**Exercise brief**:
Find and copy each line of the records where the string "visible" shows up.

**Data section**:
┌──

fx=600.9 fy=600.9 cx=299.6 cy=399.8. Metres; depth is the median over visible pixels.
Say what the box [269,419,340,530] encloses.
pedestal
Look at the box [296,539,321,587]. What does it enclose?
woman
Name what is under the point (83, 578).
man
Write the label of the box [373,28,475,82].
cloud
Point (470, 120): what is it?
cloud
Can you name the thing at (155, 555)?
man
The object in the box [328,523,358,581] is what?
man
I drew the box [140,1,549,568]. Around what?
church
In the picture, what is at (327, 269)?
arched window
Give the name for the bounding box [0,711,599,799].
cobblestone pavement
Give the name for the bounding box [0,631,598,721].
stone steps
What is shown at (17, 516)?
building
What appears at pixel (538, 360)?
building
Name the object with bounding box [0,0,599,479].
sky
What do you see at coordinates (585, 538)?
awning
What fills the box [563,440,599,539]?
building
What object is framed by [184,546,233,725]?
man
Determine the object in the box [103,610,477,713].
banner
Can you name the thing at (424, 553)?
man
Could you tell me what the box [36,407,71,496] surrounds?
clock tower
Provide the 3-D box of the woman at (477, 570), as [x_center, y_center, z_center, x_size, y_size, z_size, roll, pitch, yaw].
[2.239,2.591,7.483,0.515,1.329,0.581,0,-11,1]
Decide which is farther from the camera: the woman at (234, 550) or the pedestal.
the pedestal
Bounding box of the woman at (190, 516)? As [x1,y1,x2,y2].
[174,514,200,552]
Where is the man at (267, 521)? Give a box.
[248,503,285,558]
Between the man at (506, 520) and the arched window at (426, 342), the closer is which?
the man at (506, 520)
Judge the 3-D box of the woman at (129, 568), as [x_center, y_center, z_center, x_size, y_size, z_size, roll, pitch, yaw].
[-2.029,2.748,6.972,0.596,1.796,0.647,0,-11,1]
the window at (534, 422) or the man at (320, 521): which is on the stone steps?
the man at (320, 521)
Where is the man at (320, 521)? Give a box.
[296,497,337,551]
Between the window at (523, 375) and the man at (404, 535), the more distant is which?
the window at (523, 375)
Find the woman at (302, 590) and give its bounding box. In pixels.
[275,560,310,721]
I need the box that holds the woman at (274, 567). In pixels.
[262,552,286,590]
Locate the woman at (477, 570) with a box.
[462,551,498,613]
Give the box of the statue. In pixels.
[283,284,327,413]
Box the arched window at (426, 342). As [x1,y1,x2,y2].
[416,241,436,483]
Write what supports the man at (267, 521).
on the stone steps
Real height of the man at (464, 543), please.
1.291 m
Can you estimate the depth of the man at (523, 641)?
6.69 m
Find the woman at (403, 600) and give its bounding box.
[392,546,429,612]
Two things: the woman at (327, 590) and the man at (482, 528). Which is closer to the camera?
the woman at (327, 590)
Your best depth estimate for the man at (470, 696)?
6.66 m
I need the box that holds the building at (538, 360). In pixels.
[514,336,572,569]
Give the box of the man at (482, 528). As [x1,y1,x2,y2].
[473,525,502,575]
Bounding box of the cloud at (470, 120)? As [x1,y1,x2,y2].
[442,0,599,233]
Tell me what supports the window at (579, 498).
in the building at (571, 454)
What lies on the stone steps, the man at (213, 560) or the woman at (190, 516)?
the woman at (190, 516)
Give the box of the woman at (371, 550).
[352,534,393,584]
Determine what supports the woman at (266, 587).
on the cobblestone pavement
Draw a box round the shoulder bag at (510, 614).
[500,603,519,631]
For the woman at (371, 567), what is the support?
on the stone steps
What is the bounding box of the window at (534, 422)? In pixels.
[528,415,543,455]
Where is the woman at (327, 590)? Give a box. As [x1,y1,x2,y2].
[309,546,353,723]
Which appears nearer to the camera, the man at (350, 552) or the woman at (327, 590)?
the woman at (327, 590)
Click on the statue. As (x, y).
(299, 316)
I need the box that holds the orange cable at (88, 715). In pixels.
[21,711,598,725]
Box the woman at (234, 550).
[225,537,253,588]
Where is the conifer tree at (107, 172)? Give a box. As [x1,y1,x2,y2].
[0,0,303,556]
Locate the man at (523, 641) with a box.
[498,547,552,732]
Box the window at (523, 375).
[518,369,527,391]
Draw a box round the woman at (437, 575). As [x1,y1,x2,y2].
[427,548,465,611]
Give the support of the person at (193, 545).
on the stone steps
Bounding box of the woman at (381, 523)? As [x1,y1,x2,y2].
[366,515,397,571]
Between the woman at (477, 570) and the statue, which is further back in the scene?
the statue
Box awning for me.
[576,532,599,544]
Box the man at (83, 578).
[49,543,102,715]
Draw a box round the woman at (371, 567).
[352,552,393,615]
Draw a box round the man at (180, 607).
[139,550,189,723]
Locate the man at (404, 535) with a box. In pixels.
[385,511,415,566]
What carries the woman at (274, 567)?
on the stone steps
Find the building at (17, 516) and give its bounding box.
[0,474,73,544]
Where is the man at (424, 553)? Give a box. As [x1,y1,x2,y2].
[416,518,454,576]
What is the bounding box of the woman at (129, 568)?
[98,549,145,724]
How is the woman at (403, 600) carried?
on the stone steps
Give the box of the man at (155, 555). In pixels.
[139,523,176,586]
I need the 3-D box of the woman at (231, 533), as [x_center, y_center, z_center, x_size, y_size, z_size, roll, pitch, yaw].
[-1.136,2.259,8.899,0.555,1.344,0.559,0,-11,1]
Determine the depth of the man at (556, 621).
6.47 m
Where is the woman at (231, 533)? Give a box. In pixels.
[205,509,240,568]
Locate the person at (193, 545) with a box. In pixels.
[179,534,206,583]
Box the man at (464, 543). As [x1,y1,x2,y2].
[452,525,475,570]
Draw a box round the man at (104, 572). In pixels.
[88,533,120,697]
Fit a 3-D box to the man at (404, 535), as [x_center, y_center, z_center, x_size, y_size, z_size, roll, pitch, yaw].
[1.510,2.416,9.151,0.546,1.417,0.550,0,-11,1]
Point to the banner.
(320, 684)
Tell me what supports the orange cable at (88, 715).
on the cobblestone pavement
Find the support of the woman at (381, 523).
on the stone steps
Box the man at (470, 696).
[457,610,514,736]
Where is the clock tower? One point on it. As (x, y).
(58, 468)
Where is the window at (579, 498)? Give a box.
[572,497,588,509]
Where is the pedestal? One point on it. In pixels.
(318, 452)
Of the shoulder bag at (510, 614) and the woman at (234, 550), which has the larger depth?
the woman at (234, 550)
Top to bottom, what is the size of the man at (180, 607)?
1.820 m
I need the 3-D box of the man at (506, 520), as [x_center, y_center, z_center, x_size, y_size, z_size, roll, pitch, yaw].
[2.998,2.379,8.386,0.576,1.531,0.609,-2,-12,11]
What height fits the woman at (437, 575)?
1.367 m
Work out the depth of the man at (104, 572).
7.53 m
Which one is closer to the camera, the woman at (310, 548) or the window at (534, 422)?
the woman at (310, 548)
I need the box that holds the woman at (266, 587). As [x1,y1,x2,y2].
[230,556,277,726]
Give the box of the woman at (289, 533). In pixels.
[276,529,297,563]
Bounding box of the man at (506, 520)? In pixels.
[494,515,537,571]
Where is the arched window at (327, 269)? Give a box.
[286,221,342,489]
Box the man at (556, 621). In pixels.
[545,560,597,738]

└──
┌──

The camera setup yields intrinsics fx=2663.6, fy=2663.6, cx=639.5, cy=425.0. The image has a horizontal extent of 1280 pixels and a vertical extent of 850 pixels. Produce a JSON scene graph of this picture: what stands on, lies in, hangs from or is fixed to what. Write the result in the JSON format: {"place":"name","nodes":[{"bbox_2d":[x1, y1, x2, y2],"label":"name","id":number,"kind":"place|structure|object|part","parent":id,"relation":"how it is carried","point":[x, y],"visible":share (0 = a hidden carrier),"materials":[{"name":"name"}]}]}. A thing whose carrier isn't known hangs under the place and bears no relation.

└──

**The answer**:
fx=600.9 fy=600.9 cx=299.6 cy=399.8. Metres; depth is the median over visible pixels.
The camera setup yields intrinsics fx=2663.6, fy=2663.6, cx=639.5, cy=425.0. The image has a horizontal extent of 1280 pixels and a vertical extent of 850 pixels. Produce a JSON scene graph of this picture: what stands on, lies in, hangs from or is fixed to what. Write the result in the JSON format: {"place":"name","nodes":[{"bbox_2d":[x1, y1, x2, y2],"label":"name","id":number,"kind":"place|structure|object|part","parent":id,"relation":"how it is carried","point":[x, y],"visible":share (0 = a hidden carrier),"materials":[{"name":"name"}]}]}. A thing whose carrier isn't known hangs under the place and bears no relation.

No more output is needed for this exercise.